* _Task_: Rewrite the entries starting at the line containing "Is the sum of" and ending at the line containing "At how many", replacing "categories" with "groups" and changing nothing else. Leave the pictures out of your answer.

* _Record extracts_:
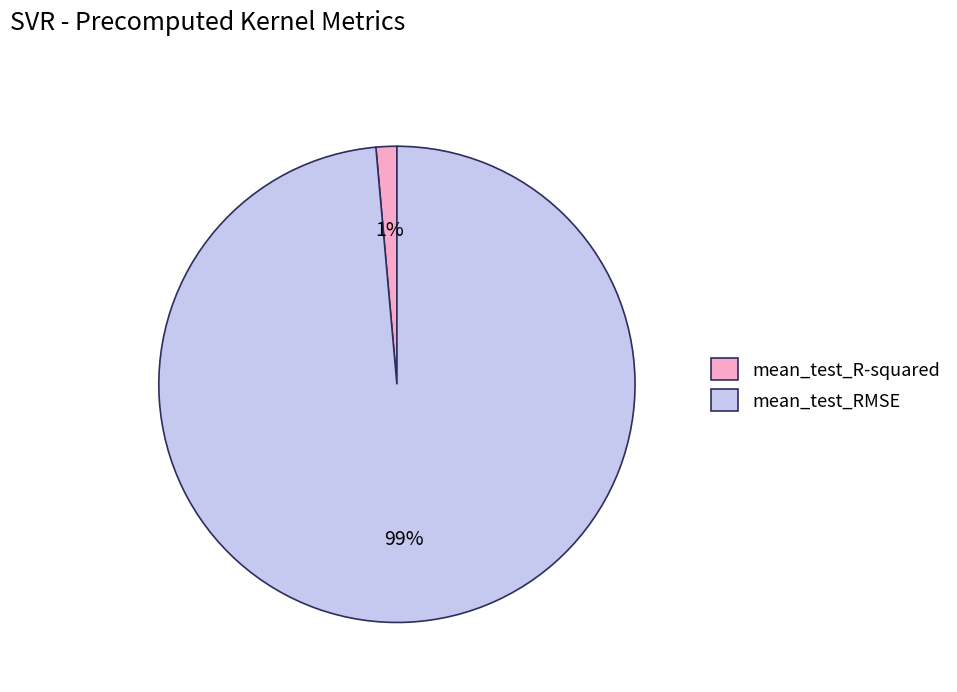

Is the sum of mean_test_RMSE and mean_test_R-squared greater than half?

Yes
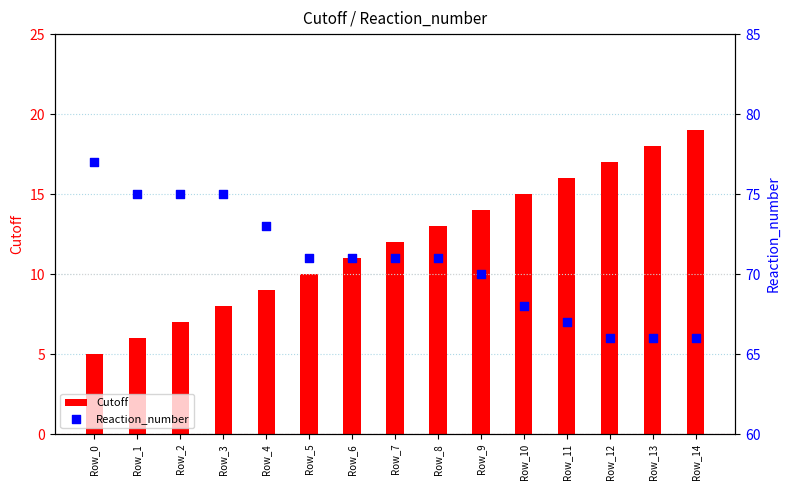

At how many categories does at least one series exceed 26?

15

* * *

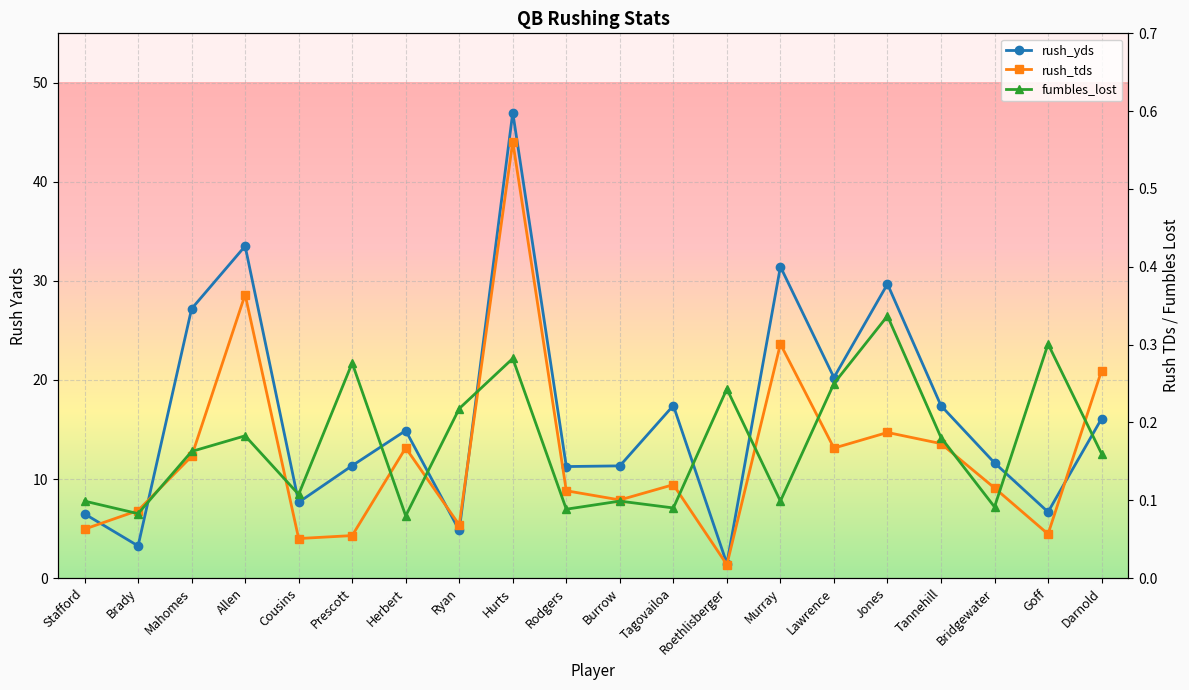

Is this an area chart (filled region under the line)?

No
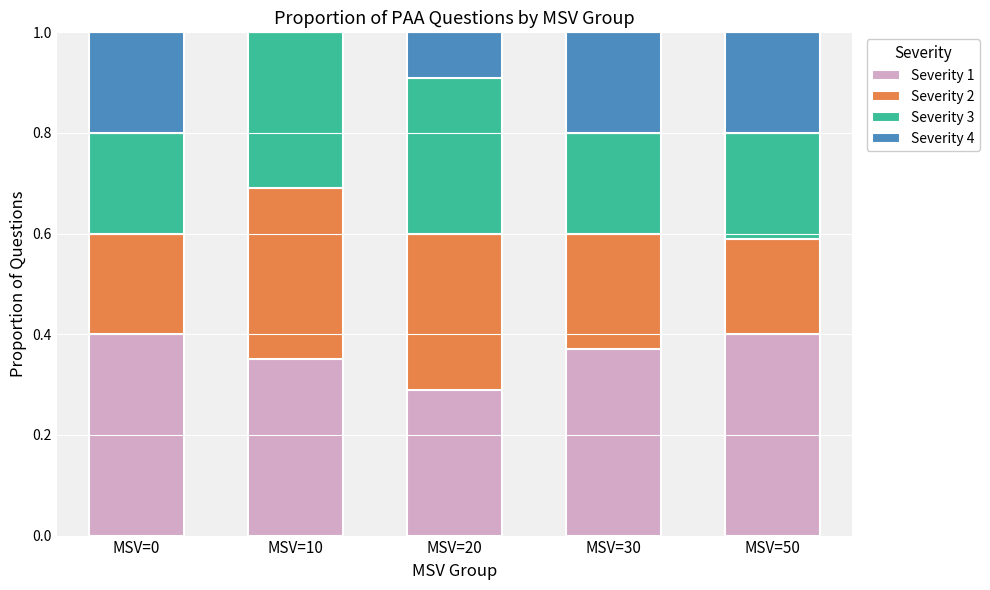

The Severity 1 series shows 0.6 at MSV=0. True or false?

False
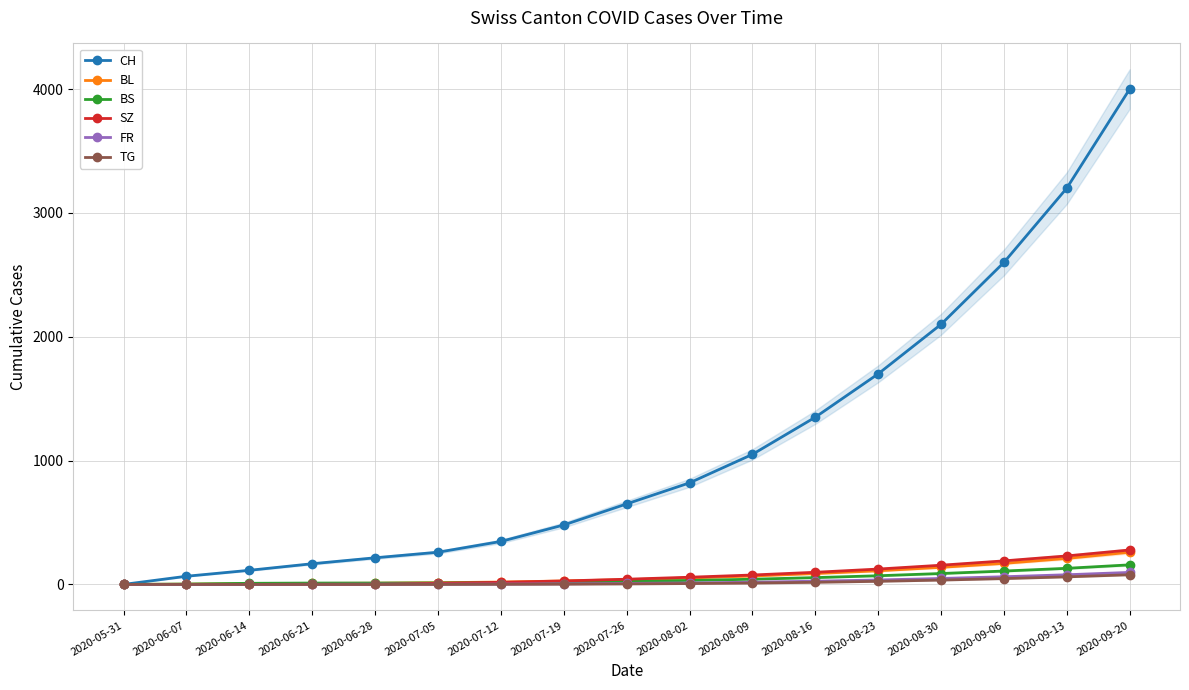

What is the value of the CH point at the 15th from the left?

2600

--

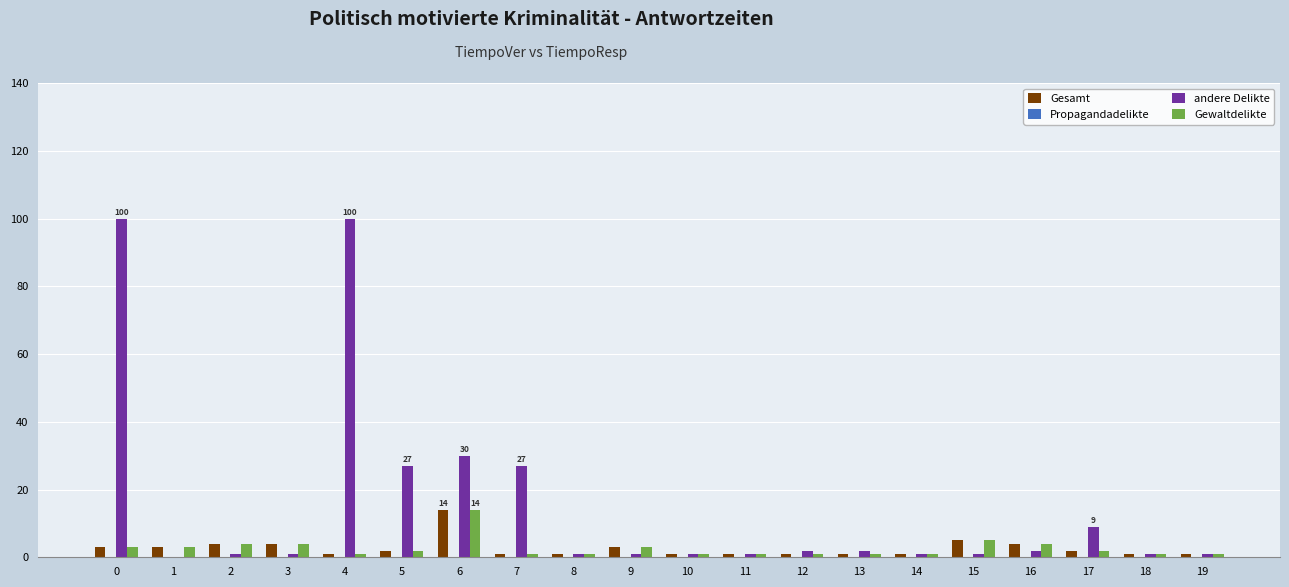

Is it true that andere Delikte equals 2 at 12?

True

* _Solution_:
Is the sum of mean_test_RMSE and mean_test_R-squared greater than half?

Yes

At how many groups does at least one series exceed 26?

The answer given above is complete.